Search code examples
pythonpython-3.xiterationpython-itertools

List of dictionaries to summarise


There is a list of dictionaries:

given_list = [
    {"cat_id": 1, "category": "red", "items": 1},
    {"cat_id": 1, "category": "red", "items": 3},
    {"cat_id": 2, "category": "yellow", "items": 2},
    {"cat_id": 2, "category": "yellow", "items": 4},
    {"cat_id": 2, "category": "yellow", "items": 6},
    {"cat_id": 3, "category": "green", "items": 99},
]

The outcome should be another list, where items are summarized:

outcome = [
    {"cat_id": 1, "category": "red", "items": 4},
    {"cat_id": 2, "category": "yellow", "items": 12},
    {"cat_id": 3, "category": "green", "items": 99}
]

Please advise the best way to make this.

Details of the question:

  • "cat_id" always match "category"
  • "cat_id" not necessary ordered in the given list
  • the mix of different dict items in a random way is possible
  • the outcome should be only this structure: list of dicts

Solution

  • You can take advantage of groupby in itertools module. So basically you group the dictionaries based on the value of the "cat_id". In the for loop, you get the first dictionary and add it to the final result list, then for the rest of the dictionaries exist in the group, you just increment the value of "items".

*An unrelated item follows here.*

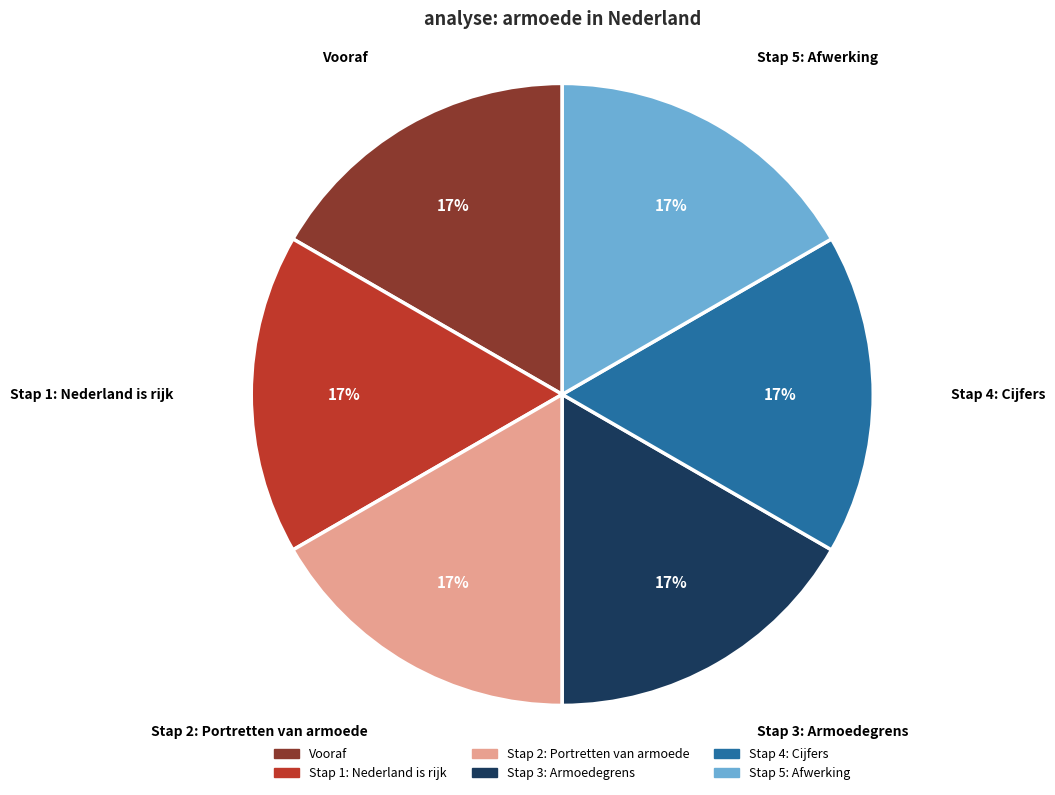

To the nearest percent, what percentage of the pie is Stap 4: Cijfers?

17%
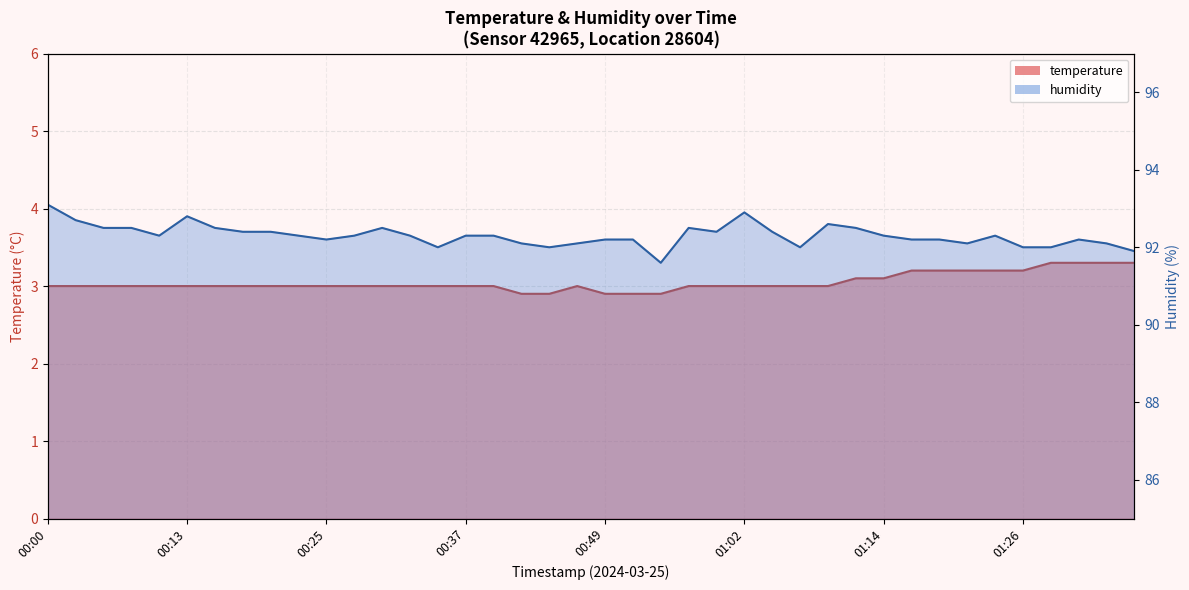

What is the difference between the humidity values at 00:42 and 01:36?

0.2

    from itertools import groupby
    
    given_list = [
        {"cat_id": 1, "category": "red", "items": 1},
        {"cat_id": 1, "category": "red", "items": 3},
        {"cat_id": 2, "category": "yellow", "items": 2},
        {"cat_id": 2, "category": "yellow", "items": 4},
        {"cat_id": 2, "category": "yellow", "items": 6},
        {"cat_id": 3, "category": "green", "items": 99},
    ]
    
    outcome = []
    for _, g in groupby(given_list, key=lambda x: x["cat_id"]):
        outcome.append(next(g))
        for d in g:
            outcome[-1]["items"] += d["items"]
    

    One thing to note is that your data should already be sorted with this approach. If not you need to first sort it. This is how groupby works.